→ EXERCISE GOAL:
In every line of the records, look for "Kleiderhalle", then report how many lines have it and nothing else.

* * *

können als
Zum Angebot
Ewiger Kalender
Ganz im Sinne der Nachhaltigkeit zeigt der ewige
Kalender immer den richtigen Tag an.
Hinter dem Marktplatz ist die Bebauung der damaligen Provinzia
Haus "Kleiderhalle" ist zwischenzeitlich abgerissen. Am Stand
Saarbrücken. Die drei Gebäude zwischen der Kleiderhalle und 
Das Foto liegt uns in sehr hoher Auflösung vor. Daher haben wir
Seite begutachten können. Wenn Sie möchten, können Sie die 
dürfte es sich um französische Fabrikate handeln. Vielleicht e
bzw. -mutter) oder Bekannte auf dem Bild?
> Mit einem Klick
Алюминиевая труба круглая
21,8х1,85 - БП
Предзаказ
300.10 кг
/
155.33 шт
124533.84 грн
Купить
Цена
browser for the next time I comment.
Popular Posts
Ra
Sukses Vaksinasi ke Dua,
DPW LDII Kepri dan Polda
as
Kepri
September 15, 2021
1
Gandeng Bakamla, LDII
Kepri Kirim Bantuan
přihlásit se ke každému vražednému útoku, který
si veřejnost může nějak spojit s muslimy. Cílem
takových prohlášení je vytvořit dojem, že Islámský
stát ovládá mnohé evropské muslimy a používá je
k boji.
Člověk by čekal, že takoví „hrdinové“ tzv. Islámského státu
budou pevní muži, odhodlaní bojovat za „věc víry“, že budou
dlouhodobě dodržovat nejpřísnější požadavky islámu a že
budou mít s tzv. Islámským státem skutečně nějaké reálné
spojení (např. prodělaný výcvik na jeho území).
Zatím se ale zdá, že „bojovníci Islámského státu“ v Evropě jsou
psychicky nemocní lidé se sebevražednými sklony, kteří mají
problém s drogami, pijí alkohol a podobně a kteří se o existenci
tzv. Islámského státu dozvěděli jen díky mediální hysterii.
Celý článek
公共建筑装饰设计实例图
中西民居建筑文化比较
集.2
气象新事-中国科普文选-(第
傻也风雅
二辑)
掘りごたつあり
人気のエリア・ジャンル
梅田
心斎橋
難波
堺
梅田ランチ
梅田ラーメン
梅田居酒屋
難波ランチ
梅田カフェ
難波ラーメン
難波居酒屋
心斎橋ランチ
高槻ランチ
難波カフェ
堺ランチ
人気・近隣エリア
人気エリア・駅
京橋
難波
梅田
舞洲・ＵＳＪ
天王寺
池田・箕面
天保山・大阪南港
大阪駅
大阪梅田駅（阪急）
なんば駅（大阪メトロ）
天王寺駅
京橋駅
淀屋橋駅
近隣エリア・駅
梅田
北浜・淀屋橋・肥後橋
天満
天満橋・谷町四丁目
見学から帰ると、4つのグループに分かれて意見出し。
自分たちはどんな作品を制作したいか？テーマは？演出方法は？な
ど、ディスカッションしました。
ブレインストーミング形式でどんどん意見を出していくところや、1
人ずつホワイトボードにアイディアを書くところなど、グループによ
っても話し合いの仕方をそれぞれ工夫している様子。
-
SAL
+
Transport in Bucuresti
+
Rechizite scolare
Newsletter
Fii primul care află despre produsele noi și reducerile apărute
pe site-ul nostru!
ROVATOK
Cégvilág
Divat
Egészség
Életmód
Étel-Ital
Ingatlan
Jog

* * *

→ SOLVED PROBLEM:
2